(begin)

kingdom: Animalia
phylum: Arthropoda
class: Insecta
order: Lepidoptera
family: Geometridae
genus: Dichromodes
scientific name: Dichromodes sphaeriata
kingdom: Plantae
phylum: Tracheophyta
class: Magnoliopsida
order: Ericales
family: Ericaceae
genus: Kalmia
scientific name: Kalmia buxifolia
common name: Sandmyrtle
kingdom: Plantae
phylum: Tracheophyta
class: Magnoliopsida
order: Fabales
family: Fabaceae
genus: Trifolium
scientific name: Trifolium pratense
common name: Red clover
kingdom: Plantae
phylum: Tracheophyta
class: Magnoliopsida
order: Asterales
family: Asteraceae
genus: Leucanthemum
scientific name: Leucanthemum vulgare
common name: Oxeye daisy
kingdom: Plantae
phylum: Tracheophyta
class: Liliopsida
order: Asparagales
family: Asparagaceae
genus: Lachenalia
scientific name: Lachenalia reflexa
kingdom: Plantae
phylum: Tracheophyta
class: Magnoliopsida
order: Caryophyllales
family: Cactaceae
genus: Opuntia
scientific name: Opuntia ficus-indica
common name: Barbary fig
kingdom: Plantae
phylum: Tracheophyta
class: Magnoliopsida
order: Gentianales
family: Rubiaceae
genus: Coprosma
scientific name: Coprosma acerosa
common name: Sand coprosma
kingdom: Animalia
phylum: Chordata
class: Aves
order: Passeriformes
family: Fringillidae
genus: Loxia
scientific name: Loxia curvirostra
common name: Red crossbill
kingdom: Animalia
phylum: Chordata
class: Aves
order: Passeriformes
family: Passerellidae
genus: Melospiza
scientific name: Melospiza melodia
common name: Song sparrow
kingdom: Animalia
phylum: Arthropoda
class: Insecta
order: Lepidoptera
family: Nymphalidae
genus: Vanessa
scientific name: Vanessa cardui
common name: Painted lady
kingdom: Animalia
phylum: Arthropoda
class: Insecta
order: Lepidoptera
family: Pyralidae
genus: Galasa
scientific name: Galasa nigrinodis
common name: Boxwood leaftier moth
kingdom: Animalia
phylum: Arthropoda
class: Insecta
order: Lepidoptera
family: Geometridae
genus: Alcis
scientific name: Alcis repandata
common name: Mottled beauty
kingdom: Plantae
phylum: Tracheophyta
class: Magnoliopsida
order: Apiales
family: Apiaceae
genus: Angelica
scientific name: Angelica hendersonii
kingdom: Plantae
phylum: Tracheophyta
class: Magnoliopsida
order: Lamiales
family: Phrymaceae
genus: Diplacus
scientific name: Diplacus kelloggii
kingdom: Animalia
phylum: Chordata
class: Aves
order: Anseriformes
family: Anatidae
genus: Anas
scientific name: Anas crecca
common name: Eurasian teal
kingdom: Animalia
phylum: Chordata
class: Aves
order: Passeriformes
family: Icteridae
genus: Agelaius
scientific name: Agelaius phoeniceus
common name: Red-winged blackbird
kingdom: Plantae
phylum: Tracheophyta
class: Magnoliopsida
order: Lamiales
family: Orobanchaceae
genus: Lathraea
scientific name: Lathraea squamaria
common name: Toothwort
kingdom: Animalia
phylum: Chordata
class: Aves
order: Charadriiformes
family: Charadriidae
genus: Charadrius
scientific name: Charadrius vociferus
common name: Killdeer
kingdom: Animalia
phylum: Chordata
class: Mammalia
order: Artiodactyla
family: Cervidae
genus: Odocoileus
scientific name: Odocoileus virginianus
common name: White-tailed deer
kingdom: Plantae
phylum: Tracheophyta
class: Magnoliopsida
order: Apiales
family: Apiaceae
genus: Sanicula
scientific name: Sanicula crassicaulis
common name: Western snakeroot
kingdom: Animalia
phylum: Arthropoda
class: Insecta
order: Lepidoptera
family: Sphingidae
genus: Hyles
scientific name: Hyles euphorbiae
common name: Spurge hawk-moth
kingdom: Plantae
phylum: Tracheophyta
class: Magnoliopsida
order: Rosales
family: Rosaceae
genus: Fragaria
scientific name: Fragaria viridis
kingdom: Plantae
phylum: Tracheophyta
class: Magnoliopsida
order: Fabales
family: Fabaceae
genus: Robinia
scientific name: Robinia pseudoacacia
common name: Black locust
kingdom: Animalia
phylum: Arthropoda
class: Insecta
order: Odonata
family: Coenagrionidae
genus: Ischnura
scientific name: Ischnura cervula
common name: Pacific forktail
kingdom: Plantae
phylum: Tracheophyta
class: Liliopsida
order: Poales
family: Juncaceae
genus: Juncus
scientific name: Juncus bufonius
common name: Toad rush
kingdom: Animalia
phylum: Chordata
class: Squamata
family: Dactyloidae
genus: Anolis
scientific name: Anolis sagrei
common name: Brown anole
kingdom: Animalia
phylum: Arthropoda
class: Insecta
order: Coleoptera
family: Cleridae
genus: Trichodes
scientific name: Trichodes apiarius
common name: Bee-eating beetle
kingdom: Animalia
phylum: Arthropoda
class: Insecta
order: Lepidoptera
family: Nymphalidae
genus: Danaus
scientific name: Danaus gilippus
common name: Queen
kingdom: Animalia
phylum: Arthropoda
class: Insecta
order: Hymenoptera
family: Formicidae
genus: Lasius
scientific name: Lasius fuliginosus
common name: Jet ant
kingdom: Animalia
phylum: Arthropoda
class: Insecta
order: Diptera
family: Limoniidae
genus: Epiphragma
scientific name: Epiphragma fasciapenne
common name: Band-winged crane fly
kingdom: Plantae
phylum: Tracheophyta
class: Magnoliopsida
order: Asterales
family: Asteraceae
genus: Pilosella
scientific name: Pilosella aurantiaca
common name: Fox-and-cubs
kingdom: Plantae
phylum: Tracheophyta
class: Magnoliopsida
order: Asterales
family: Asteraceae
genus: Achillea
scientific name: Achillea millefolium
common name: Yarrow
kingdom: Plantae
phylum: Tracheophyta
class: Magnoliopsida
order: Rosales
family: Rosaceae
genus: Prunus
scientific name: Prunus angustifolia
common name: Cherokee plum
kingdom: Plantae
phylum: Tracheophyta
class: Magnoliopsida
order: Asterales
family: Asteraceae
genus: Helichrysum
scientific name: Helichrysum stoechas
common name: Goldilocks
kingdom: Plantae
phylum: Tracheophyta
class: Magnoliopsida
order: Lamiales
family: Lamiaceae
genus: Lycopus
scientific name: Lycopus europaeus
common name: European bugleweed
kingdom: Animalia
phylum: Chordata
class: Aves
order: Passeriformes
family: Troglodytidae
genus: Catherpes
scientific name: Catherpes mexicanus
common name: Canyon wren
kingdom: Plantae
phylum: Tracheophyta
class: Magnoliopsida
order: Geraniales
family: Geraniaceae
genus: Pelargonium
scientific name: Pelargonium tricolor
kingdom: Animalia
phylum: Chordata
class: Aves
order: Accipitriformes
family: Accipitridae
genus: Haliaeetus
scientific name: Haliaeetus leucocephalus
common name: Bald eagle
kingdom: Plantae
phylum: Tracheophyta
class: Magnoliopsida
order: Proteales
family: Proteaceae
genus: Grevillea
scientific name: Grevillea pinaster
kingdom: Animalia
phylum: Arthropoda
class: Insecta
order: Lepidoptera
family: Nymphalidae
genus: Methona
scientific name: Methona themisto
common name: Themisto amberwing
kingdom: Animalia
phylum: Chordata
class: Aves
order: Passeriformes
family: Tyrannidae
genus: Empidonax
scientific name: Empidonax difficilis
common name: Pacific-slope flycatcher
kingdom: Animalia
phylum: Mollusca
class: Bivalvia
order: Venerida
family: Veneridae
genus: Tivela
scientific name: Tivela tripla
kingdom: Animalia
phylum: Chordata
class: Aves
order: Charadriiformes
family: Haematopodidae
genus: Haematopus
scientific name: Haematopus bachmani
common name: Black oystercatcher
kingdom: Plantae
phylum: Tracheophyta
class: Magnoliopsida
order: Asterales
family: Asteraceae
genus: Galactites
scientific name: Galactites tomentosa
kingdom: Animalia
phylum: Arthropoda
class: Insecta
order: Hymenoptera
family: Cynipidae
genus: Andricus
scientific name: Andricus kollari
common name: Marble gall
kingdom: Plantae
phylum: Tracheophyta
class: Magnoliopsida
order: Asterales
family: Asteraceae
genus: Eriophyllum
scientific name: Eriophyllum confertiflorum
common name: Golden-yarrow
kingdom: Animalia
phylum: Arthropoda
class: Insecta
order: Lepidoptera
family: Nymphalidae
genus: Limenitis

(end)

SHORT TASK:
Rewrite the lines of the records between the line holding "common name: Black locust" and the line holding "scientific name: Pilosella aurantiaca", inclusive, replacing "phylum" with "division" and changing nothing else.

RESPONSE FOR THIS EXERCISE:
common name: Black locust
kingdom: Animalia
division: Arthropoda
class: Insecta
order: Odonata
family: Coenagrionidae
genus: Ischnura
scientific name: Ischnura cervula
common name: Pacific forktail
kingdom: Plantae
division: Tracheophyta
class: Liliopsida
order: Poales
family: Juncaceae
genus: Juncus
scientific name: Juncus bufonius
common name: Toad rush
kingdom: Animalia
division: Chordata
class: Squamata
family: Dactyloidae
genus: Anolis
scientific name: Anolis sagrei
common name: Brown anole
kingdom: Animalia
division: Arthropoda
class: Insecta
order: Coleoptera
family: Cleridae
genus: Trichodes
scientific name: Trichodes apiarius
common name: Bee-eating beetle
kingdom: Animalia
division: Arthropoda
class: Insecta
order: Lepidoptera
family: Nymphalidae
genus: Danaus
scientific name: Danaus gilippus
common name: Queen
kingdom: Animalia
division: Arthropoda
class: Insecta
order: Hymenoptera
family: Formicidae
genus: Lasius
scientific name: Lasius fuliginosus
common name: Jet ant
kingdom: Animalia
division: Arthropoda
class: Insecta
order: Diptera
family: Limoniidae
genus: Epiphragma
scientific name: Epiphragma fasciapenne
common name: Band-winged crane fly
kingdom: Plantae
division: Tracheophyta
class: Magnoliopsida
order: Asterales
family: Asteraceae
genus: Pilosella
scientific name: Pilosella aurantiaca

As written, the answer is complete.